Con mangueras de oxígeno en las fosas nasales desperté en una austera cama de hospital. Mi cabeza vendada era un remolino de recuerdos desperdigados y brumosos. Me recordé atrapada en una endemoniada avioneta que parecía partirse en dos, y reviví la angustia del súbito aterrizaje que realizamos en una extensa llanura.

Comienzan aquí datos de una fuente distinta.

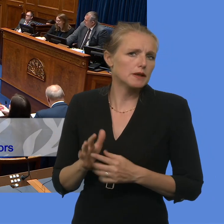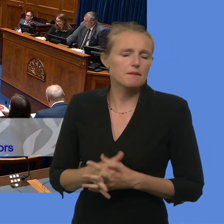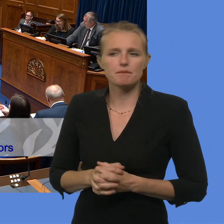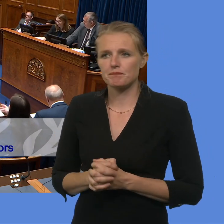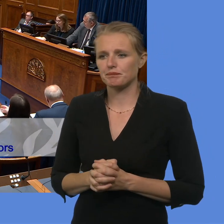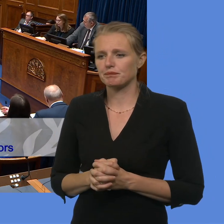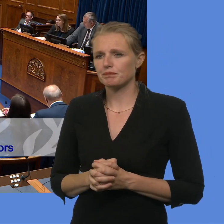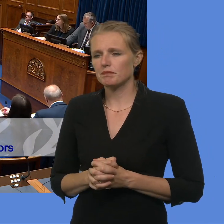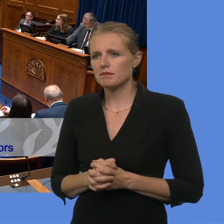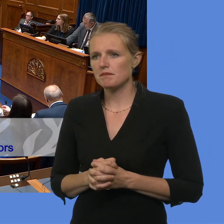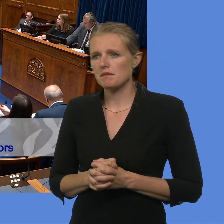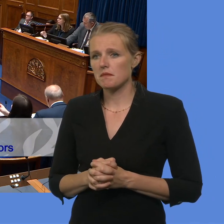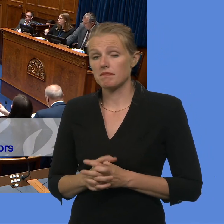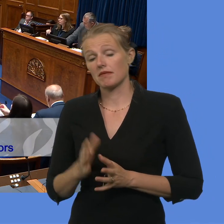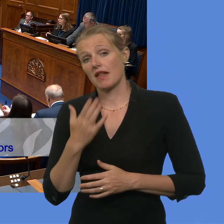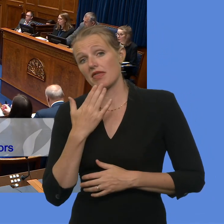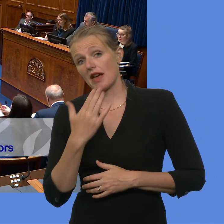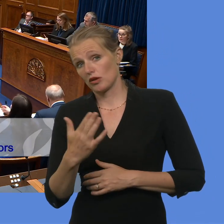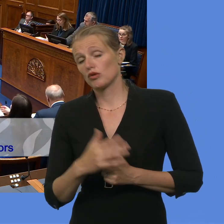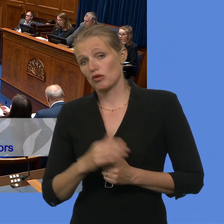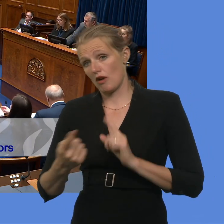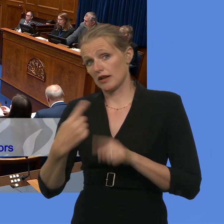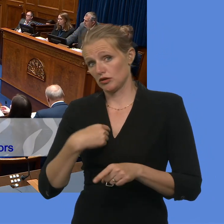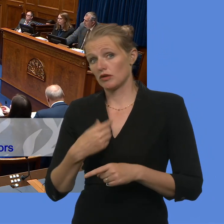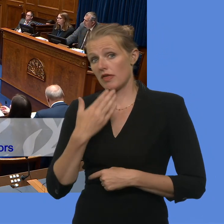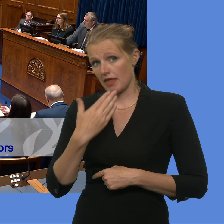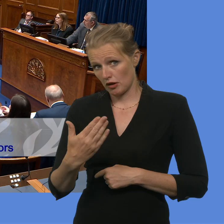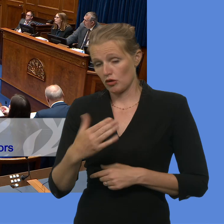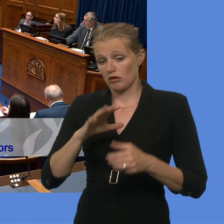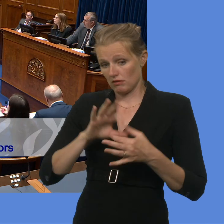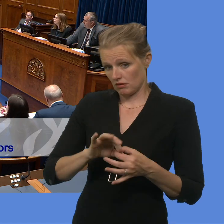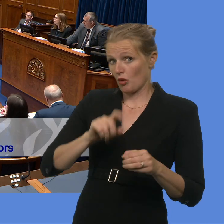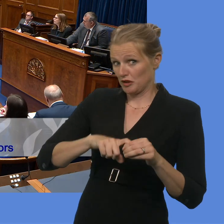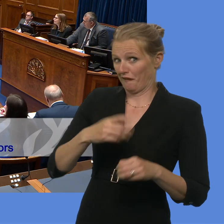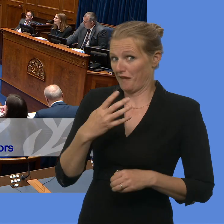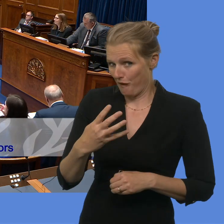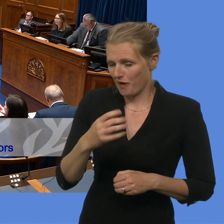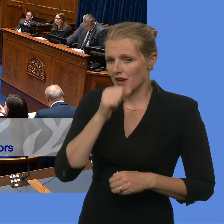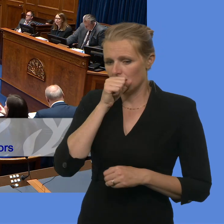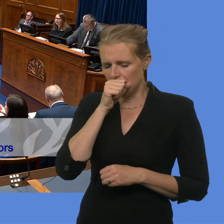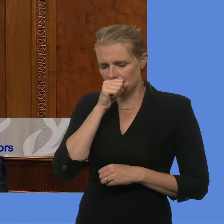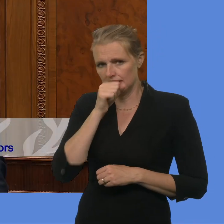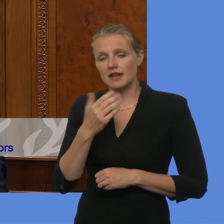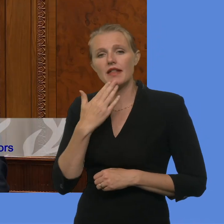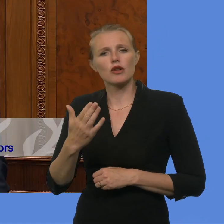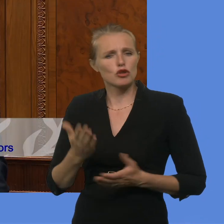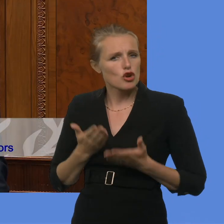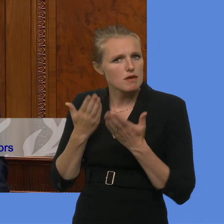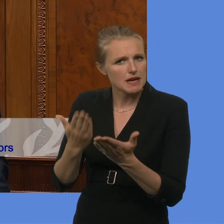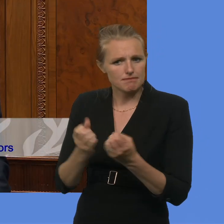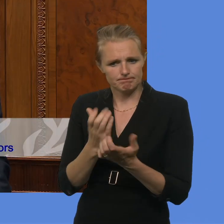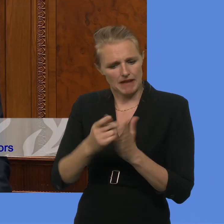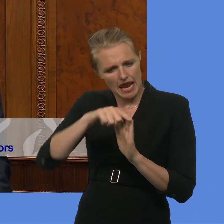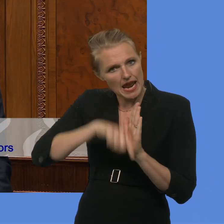Thank you. I thank the Deputy First Minister for her answer to question number four and her commitment to introduce legislation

La enfermera me encontró gritando con el rostro lacrimoso, y se abalanzó sobre mí para frenar mis manotazos. Solo me tranquilicé cuando supe que mi esposo también había sobrevivido, aunque se recuperaba de una cirugía.
Dos semanas después el médico consintió que fuese en silla de ruedas a verlo. Estaba emocionadísima, sin embargo, cuando llegué a la habitación ocurrió algo inconcebible, el hombre que reposaba en la cama, sonriéndome y llamando “cariño”, no era mi esposo.

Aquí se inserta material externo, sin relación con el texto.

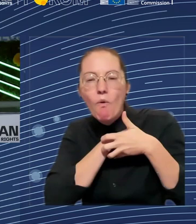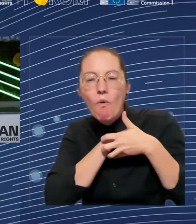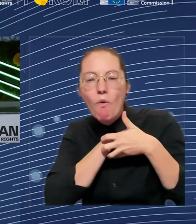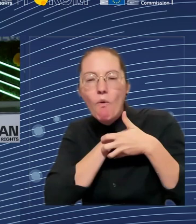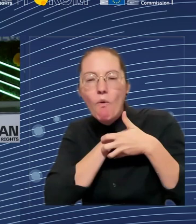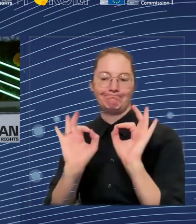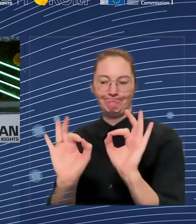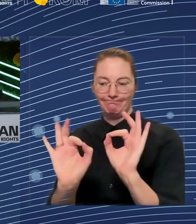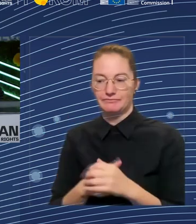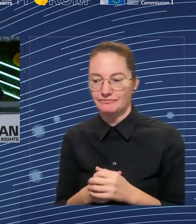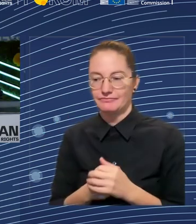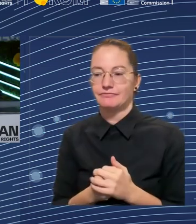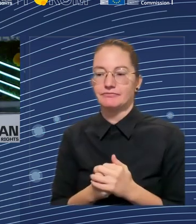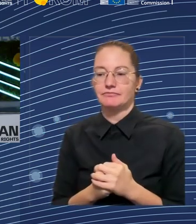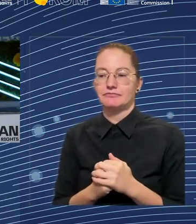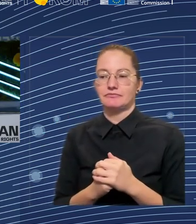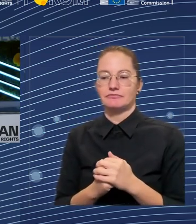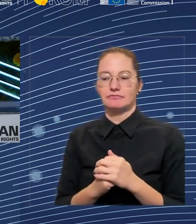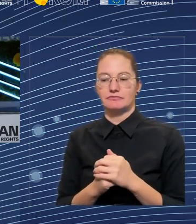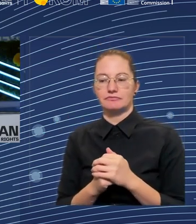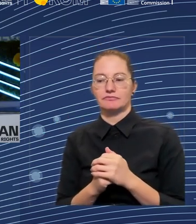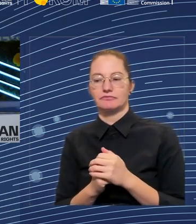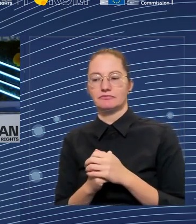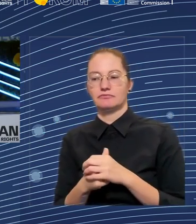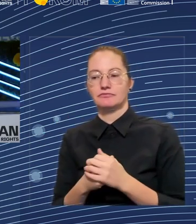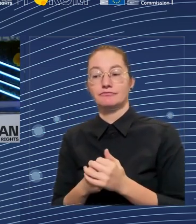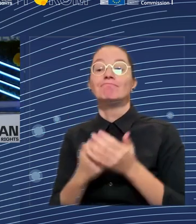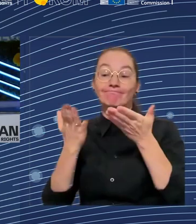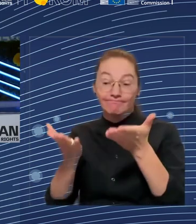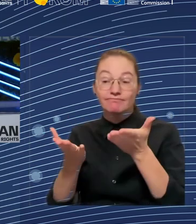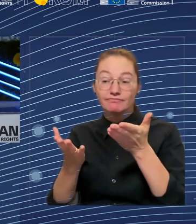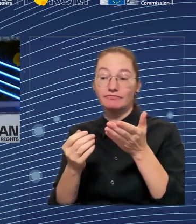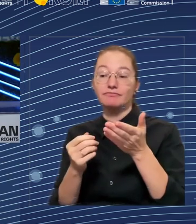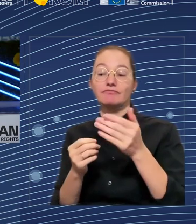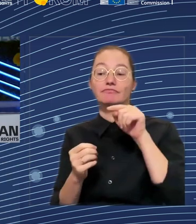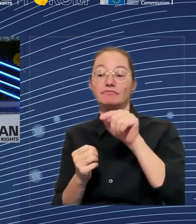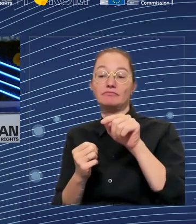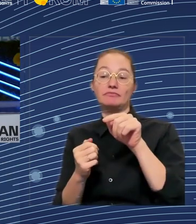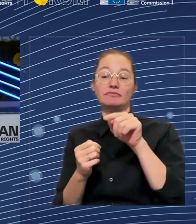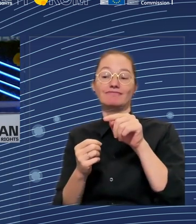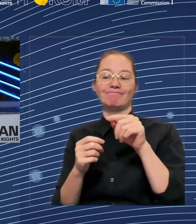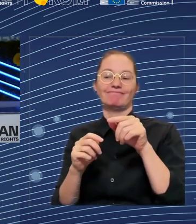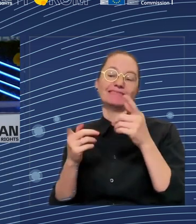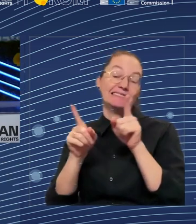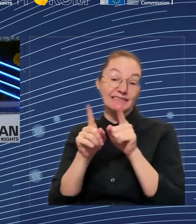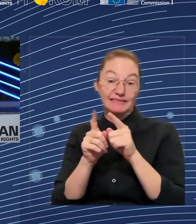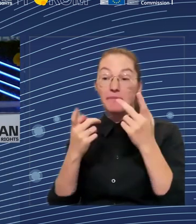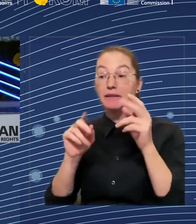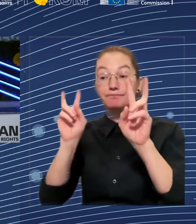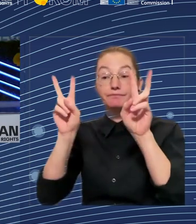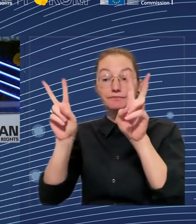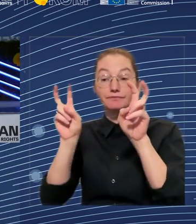particularly in this area, one could provide for some hiring support to move people there, support to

Me quedé agarrotada, con la voz estrangulada; creí que perdería la consciencia. Los presentes aseguraron que mi reacción se debía a la fuerte emoción del reencuentro. Yo solo me preguntaba que qué maldita conspiración era aquella. El impostor estrechó mi mano lloriqueando y dando gracias a Dios; sentí escalofríos pues su apretón era muy similar al de mi esposo. Me calmé y fingí que todo estaba bien.
Durante las infinitas horas de mi recuperación consideré cientos de hipótesis. Me preguntaba dónde estaría mi esposo “¿secuestrado?”, el pánico me carcomía.
Pasadas otras dos semanas volvimos a casa, ambos con escayolas; el impostor en un brazo y yo en un pie.
Me dediqué a observarlo hora tras hora y descubrí que conocía la casa con una precisión inquietante. Por las noches, tiesa en mi lado de la cama, lo vigilaba temiendo que intentara asesinarme. Cierto día se atrevió a preguntarme que por qué me había vuelto tan seca y meditabunda; hasta me sugirió que acudiera al psicólogo. Entonces deduje que quería declararme enferma mental para quedarse con mi incalculable fortuna heredada.
El tiempo corrió sin respuestas y yo alcancé niveles insufribles de intranquilidad. Así que cuando le quitaron la escayola y empezó a ir a terapia física, fragüé un plan.
Con un antiguo jarrón de grueso cristal cogido firmemente entre mis manos lo esperé detrás de la puerta del recibidor y se lo estrellé en la nuca rogando no matarlo. Un trozo de vidrio quedó atorado en su cuero cabelludo, pero aún tenía pulso.
Sudorosa, lo arrastré a la habitación y lo até de manos y pies a la cama. Era repulsivo oler el perfume de mi marido en aquel farsante.
—¡¿Dónde está Sergio?! Más te vale que me lo digas ¡Ya! —le gruñí rabiosa, amenazándolo con mis enormes y afiladas tijeras de jardinería.
—¡Te has vuelto loca mujer! ¡Soy yo! —dijo él entre gritos desquiciados.
No sé cuántas horas transcurrieron, pero pronto el embaldosado se cubrió de pedazos del impostor, incluyendo su cabeza. La sangre brillando me provocaba verdadera náusea. El impostor, con llantos lastimeros, insistió hasta morir que sí era mi esposo.
Hoy, escribo este relato desde un psiquiátrico, esperanzada en que alguien me crea y encuentre a mi marido.